### TASK REQUIREMENTS:
1 > According to the review of Carlo Cipolla's books, which grand duke pursued the monetary policies discussed in Money in Sixteenth-Century Florence?
2 > Extract the passage of the review of Carlo Cipolla's books starting with "Money in Sixteenth-Century Florence." and going on through "428. L 42,000.", copying it word for word.
3 > Continue the review of Carlo Cipolla's books from the point where its text stops.
DOCUMENT TEXT START
KATHLEEN BIDDICK, University of Notre Dame

Money in Sixteenth-Century Florence. By Carlo M. Cipolla. Berkeley: University of California Press, 1989. Pp. xi, 169. $29.95.

Le tre rivoluzioni e altri saggi di storia economic e sociale. By Carlo M. Cipolla. Bologna: SocietA editrice il Mulino, 1989. Pp. 428. L 42,000.

The tricky nature of money has long been one of Carlo Cipolla's key interests, and Money in Sixteenth-Century Florence is another episode in this complex tale. Yet he has never been a narrow specialist. His selected essays, Le tre rivoluzioni, range over more than ten centuries and a wealth of topics from medieval castles to plague, the manorial system, economic decline, demographic change, health authorities, poverty, interest rates, wages, prices, technology, autobiography, and California wines. The breadth of his procedures has been no less impressive: some essays are highly focused, technical, with a strong archival basis; others are more discursive "think" pieces.

Money in Sixteenth-Century Florence examines a variety of Florentine coins, their metallic contents, bookkeeping monies (units of account), fluctuations in value (gold versus silver), the Florentine consequences of the flood of silver from the New World, and the city's acute financial crisis of the 1570s and 1580s. The resulting picture is far from simple, not only because of the odd relations between real coins and account monies, but also because of the indeterminable quantities of gold in Florence, the obscure value of wage or workers' money, and the stubborn, if well-intentioned, monetary policies of the grand duke, Francesco de' Medici. Cipolla's findings may be summed up as follows.
DOCUMENT TEXT END
EXTRACTED ENTRIES START
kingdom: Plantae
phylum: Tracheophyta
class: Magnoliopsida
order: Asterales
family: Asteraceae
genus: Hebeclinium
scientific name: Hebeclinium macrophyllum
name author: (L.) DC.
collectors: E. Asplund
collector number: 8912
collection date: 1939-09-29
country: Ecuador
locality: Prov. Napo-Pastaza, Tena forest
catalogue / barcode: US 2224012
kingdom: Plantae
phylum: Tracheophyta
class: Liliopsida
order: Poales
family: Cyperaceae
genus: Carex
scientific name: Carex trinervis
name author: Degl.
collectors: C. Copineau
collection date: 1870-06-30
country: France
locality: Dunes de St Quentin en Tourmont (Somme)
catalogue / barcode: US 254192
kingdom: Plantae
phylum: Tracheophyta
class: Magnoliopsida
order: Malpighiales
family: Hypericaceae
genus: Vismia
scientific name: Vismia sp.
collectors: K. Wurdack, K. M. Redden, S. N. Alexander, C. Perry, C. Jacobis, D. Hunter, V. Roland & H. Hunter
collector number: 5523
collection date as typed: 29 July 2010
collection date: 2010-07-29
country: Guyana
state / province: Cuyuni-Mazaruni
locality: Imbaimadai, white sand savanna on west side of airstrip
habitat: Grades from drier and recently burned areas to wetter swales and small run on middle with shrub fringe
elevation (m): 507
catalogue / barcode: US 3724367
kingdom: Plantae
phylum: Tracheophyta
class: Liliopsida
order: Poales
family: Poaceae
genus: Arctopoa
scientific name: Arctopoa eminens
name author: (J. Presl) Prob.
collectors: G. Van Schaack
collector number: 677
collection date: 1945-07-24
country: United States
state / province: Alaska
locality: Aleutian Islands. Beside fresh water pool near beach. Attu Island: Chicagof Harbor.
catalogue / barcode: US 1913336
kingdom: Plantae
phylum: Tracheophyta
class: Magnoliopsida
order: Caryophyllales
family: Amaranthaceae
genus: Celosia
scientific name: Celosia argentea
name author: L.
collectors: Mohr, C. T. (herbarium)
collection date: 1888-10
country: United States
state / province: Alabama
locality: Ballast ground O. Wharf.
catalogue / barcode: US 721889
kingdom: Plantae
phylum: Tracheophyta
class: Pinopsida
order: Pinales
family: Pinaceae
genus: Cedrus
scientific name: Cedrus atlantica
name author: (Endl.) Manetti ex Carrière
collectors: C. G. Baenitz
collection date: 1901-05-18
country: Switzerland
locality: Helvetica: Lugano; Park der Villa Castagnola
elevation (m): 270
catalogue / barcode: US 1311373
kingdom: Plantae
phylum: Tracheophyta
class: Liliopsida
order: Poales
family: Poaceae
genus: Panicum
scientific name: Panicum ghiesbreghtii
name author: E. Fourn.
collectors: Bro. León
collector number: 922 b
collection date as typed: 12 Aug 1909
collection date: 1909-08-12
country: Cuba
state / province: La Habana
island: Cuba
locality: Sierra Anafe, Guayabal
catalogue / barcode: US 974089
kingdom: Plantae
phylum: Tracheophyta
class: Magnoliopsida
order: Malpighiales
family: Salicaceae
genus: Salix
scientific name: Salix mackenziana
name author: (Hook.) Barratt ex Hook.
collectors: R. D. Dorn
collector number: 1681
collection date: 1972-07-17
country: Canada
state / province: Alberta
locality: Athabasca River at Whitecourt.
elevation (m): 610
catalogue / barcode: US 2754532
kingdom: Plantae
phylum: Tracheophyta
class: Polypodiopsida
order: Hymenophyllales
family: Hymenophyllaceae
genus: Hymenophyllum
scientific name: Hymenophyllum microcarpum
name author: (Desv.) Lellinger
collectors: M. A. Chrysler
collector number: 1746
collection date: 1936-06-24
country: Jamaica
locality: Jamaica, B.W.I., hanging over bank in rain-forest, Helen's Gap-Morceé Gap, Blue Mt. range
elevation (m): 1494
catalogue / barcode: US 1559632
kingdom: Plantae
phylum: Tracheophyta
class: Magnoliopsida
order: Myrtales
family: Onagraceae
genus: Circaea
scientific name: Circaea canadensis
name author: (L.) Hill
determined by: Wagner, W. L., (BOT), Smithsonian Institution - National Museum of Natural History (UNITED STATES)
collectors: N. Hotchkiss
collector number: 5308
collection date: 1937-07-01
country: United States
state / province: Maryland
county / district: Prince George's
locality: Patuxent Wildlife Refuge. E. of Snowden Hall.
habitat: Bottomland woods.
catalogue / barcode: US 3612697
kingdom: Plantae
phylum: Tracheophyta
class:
EXTRACTED ENTRIES END
### ANSWERS:
1 > Francesco de' Medici

2 >
Money in Sixteenth-Century Florence. By Carlo M. Cipolla. Berkeley: University of California Press, 1989. Pp. xi, 169. $29.95.

Le tre rivoluzioni e altri saggi di storia economic e sociale. By Carlo M. Cipolla. Bologna: SocietA editrice il Mulino, 1989. Pp. 428. L 42,000.

3 >
Owing to conservative ducal policies and the influx of new silver, Florence lost all initiative in the monetary field. Florentine accountants invented their own bookkeeping monies, but why, exactly, accounts were kept in unreal monies is unclear, unless the practice was imposed by wage money and the double standards of gold and silver. Gold appreciated and silver fell in value, to such an extent that by the late 1580s Florence had all but passed fully over to a silver monometallic system. Ducal efforts to freeze the value of gold made for the flight of gold coins: they were shipped out to seek a higher value in foreign exchange markets. Furthermore in the 1570s and 1580s the financial stranglehold of the Ricci bank-a firm greatly favored by the grand duke-issued in astonishing cash and credit shortages, so that on Saturdays workers often had to go without their pay. In the event, ducal government was forced to lift its restrictions against the circulation of some foreign coins in Florentine Tuscany. We can only puzzle over how the credit noose affected the urban economy and Florentine life at all levels of the population. Luckily for the ruling class, the structure of authoritarian government held fast, all dissent having been extirpated during the middle decades of the century. Eric Cochrane's Florence in the Forgotten Centuries (Chicago, 1976) paints the period in too rosy a color.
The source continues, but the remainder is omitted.